Tuesday, July 26, 2011

Paris July 24 & 25h 2011




























John here writing the blog for Sunday and Monday July 24th & 25th:


Back in Paris after getting back from Brittany late last night, it was Sunday and we planned on resting, some housekeeping, and one museum.


After coffee and treat at our corner patisserie, we headed for the Musee d’Orsay. This museum contains hundreds of paintings from the Impressionist movement. Our favorite masters, Monet and Renoir, are there as well as Van Goghs, Manets, and even Whistler’s Mother. Our favorite has to be Renoir’s Le Moulin de la Galette, a large canvas showing a crowded dance floor (probably in Montmartre). The figures seem to move as light streams through trees with seemingly changing patterns of light and shadows.

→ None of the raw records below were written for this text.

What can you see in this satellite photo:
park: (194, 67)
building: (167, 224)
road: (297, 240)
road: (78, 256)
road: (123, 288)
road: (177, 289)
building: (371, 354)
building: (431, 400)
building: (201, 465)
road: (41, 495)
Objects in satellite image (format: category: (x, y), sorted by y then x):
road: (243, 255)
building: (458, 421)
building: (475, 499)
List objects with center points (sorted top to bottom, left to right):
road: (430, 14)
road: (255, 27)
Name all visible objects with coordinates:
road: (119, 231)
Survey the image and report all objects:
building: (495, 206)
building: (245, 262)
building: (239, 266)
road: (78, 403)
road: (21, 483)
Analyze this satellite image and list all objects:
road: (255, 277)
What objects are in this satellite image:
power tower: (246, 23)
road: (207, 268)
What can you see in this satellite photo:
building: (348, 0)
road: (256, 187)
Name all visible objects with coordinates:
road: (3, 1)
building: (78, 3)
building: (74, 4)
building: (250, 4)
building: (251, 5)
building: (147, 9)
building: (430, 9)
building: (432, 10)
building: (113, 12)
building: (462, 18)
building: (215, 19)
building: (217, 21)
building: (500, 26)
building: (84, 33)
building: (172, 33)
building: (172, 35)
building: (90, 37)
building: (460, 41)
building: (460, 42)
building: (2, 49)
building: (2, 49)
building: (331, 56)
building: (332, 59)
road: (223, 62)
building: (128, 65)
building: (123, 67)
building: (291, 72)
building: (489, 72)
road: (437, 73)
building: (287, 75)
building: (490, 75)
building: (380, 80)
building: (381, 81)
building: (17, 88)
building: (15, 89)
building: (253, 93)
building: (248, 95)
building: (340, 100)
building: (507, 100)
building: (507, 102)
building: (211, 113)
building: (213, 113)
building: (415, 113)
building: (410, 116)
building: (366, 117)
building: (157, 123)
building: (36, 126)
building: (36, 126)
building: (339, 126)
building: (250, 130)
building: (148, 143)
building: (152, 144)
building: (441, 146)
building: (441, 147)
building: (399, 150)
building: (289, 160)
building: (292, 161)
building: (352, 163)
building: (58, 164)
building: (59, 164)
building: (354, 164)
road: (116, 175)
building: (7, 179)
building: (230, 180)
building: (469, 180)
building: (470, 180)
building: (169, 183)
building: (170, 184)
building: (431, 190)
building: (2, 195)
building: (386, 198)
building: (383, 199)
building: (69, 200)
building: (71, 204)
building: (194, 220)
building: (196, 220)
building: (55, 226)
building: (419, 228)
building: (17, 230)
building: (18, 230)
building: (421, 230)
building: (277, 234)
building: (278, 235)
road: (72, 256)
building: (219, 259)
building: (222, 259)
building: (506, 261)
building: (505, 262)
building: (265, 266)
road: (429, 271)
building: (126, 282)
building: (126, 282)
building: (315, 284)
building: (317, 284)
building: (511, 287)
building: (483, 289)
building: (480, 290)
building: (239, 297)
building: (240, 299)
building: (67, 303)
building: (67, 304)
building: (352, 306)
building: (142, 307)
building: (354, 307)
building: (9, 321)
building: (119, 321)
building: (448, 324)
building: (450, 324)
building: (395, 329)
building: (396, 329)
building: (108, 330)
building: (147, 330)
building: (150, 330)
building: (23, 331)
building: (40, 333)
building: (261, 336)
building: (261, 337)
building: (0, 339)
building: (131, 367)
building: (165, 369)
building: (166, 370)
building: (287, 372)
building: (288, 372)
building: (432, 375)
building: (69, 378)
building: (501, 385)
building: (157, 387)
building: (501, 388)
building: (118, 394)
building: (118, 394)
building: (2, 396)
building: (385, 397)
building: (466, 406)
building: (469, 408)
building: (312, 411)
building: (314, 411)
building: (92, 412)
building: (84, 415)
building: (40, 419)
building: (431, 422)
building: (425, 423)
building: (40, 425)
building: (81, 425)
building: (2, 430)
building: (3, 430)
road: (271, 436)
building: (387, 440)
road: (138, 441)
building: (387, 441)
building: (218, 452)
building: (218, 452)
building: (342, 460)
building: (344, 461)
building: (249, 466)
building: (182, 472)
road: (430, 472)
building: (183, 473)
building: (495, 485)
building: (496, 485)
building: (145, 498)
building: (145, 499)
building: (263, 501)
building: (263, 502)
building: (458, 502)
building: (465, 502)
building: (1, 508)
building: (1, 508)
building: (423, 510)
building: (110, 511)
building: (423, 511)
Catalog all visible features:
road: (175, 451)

I had one semester of art appreciation and Carol none, so we are not qualified in any way other than we know what we like and don’t like. You do not need a trained eye to appreciate and enjoy the work of the masters. For those who are counting, there is literally billions of dollars of rare art in this museum. Two other great Renoirs displayed are Lady in Violet and a landscape dominated by a swath of brilliant orange poppies.

The Monets include his well known lily pads and bridge at Giverny
Both Carol and I could appreciate Van Gogh’s genius, but I must say that his psychological condition is very apparent in his work and there is a disturbing element to it.


As we left the museum and grabbed a taxi, we saw the huge crowds of people crossing the bridge over the Seine heading our way into the Latin Quarter as the Tour de France had just finished on Champs-Elysees across the river from us.


We may not have mentioned in this journal, for those of you who have not been to Paris and may wonder are there really sidewalk cafes everywhere? Yes, there is in every shape and size. We love the colorful aspect and the history of the cafes, and although we may not often mention, we are taking advantage of these cafes daily to enjoy a quick rest with a café au lait or glass of wine. People watching while sipping is entertainment enough!


In keeping with taking it easy today, we returned to our flat, refresh and head the other direction from our address to another nearby neighborhood. Surprisingly, from one side of the round-about only two blocks away we could see the upper third of the Eiffel Tower. Dinner was excellent at Café Rotunde – Carol got her chicken and John his Crème Brule! After a great and relaxing day we returned for a quiet night of reading knowing tomorrow will bring more exciting new things.


Monday the 25th: Carol outside our flat is ready for a day of touring!
Our plan was to take the on-off double decker bus with earphone commentary. After some searching for the proper yellow-green bus stop where we can board in Trocero Square, we were on the bus to see what we can see. After transferring at rue Auberg from the green line to the yellow line, we eventually found our way to Montmartre and the church of Sacre Coeur. In this neighborhood, the likes of Renoir, Monet, and many other struggling artists lived, painted, and partied in the many cafes. The Moulin Rouge and other adult establishments flourish on the main street, while a hike up the hill takes you to the funicular for the ride up to the church and a view of all Paris from the top of Montmarte.



After a sidewalk café break we boarded the on-off bus and saw many landmarks of Paris – Opera houses, Theatres, neighborhoods, the huge square in front of the Louvre and a ride up the Champs-Elysees toward the Arc de Triomphe. It was now about 7 pm, so we decided to go back to our flat and perhaps grab a bite at the little Italian place around the corner. On a Monday evening it was closed so we walked a few blocks and picked up a few things at the neighborhood market for a light dinner. We do have a full and well equipped kitchen but to date have not turned on a burner. My dinner was a salad and Carol’s was canned vegetables heated in the microwave. Gourmet!


Jeff turned us onto Truphone which we subscribed to on my IPAD. It affords nearly free International calling (i.e. 30 minute call $1.60!). We took advantage of Truphone to call family members and that was the end of a very full day in Paris.